Huawei seems to be planning to launch Huawei Media Services (HMS) by the end of this year. This set of apps / services aims to replace Google Mobile Services (GMS) on Huawei's smartphones.
Huawei will launch HMS soon in order to replace Google services
He said that Huawei has its "own HMS and are trying to build a mobile ecosystem. Most of the key apps such as navigation, payments, gaming and messaging will be ready by December end".
Now, in addition to providing basic replacements for Google apps that are a part of its Android ecosystem, Huawei is going a step further. The company is planning to ensure that the top 150 apps in major markets are all supported on its own app store.
As some of you already know, Huawei's app store is available under the name of 'Huawei AppGallery'. The Google Play Store contains a lot more apps, but Huawei is working towards closing the gap.
The issue here is the fact that developers have to adapt their apps for Huawei's platform. That is not an easy task. Huawei is the second-largest smartphone manufacturer in the world, though, so it has plenty to offer to developers.
Huawei actually secured a lot of money in order to incentivize developers to develop for its platform. Still, that is quite a difficult task, and it remains to be seen how many apps will be available by the time the P40 series arrives.
Huawei has been a victim of a trade war between the US and China
As most of you know, Huawei has been a victim of a trade war between the US and China. The two countries cannot agree on a new trade deal, and Huawei has been banned from doing business with US companies.

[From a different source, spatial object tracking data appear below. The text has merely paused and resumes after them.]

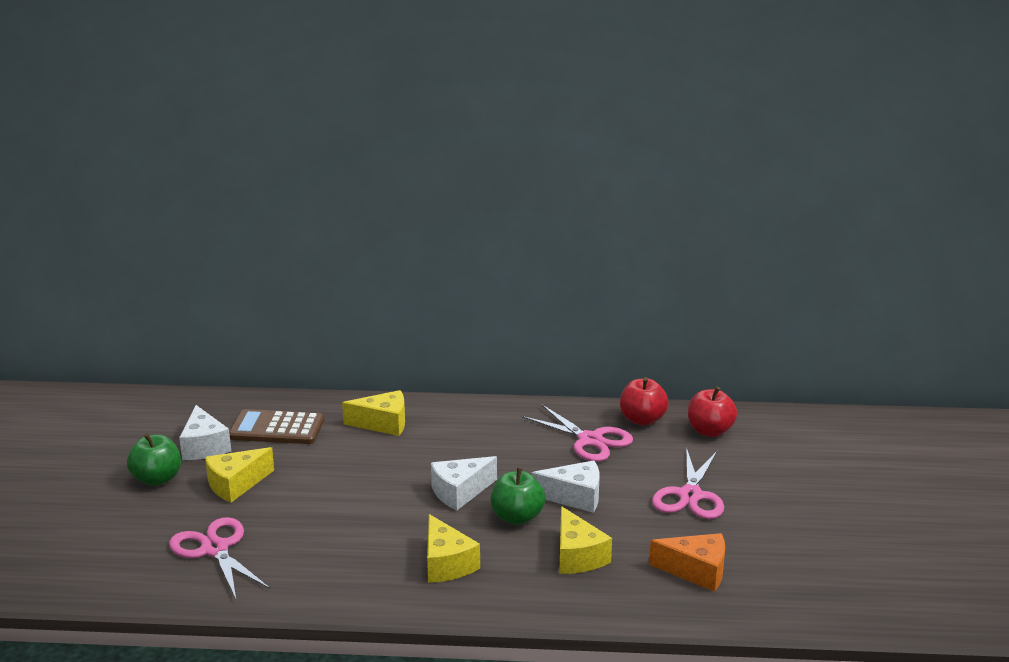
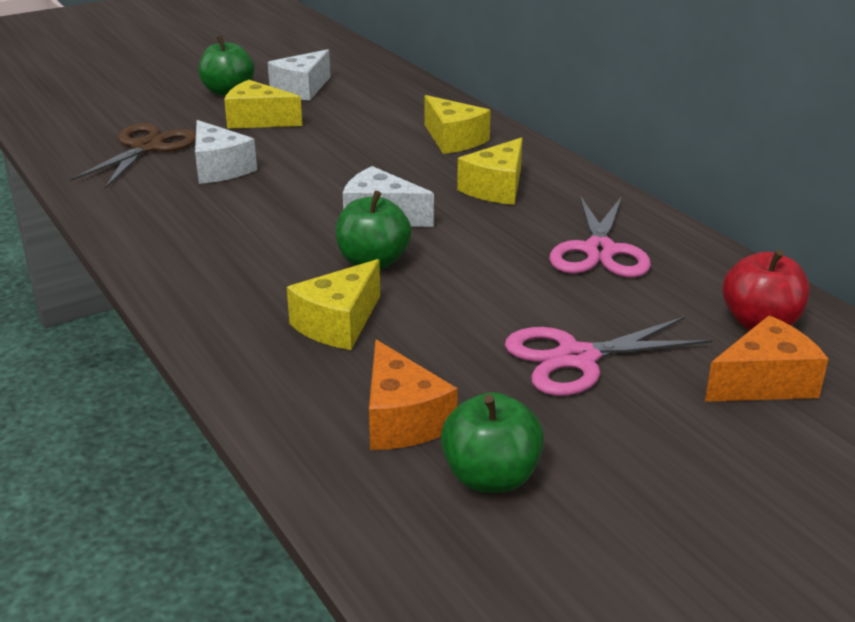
camera: 55 degrees right, 5 degrees up
(215, 549) = (146, 148): pink scissors -> brown scissors
(277, 428) = (373, 103): brown calculator -> none
(446, 564) = (237, 254): yellow cheese -> yellow cheese (496, 188)
(574, 497) = (461, 282): white cheese -> white cheese (219, 168)
(642, 419) = (703, 268): red apple -> none
(760, 456) = (764, 383): none -> orange cheese
(768, 564) = (490, 477): none -> green apple

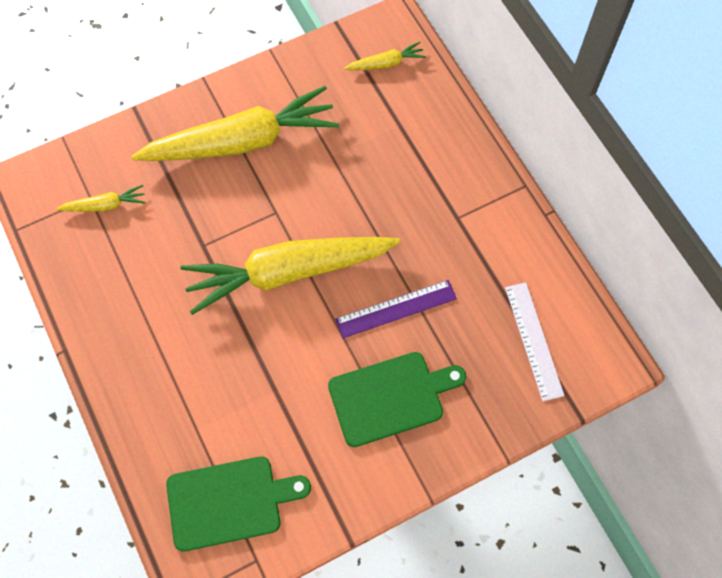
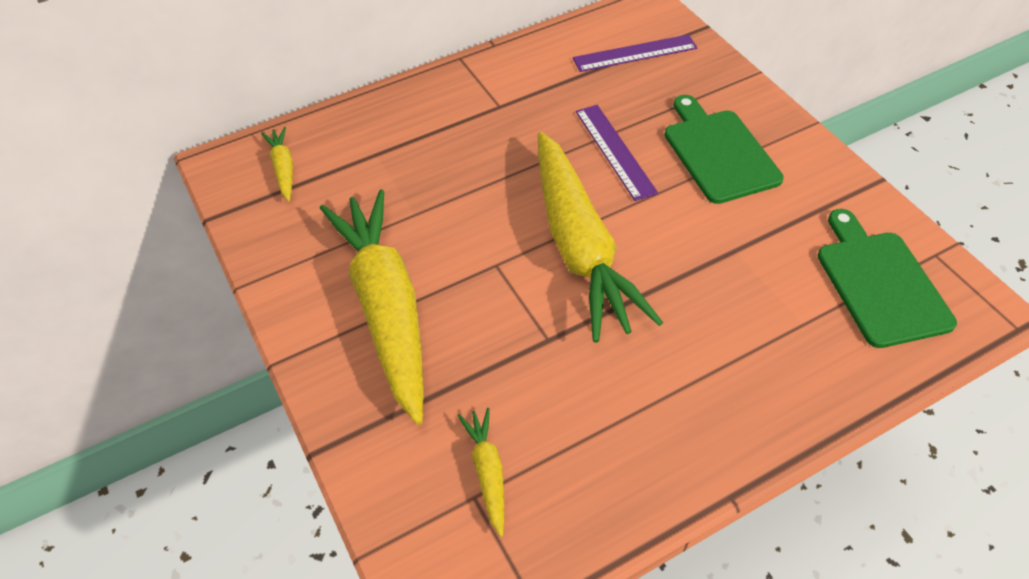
camera: 90 degrees left, 15 degrees down
(534, 340) = (635, 53): white ruler -> purple ruler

Security reasons have been named for the ban, and there's a lot to the story. We've talked about that quite a few times, but the bottom line is, Huawei's usage of GMS depends on a trade deal between the US and China.
If that deal doesn't happen, Huawei's mobile business could be considerably hurt in 2020. There is always a chance that Huawei will do a great job with HMS. If that ends up being the case, then it may be enough to prevent considerable drops in sales.
As already mentioned, though, that is quite a difficult task. Android has always been closely tied to Google's Services, and people outside of China are used to that. They're used to the Play Store, and Google's very own applications. Huawei may be able to compete with HMS, and replace Google services on its devices in order to keep consumers happy.
Huawei will need to sort things out by the time the Huawei P40 series arrives. Those two devices will launch at the end of May. The Mate 30 launch has been considerably affected by this trade ban quite a bit, so Huawei will be looking to avoid that from happening with the P40.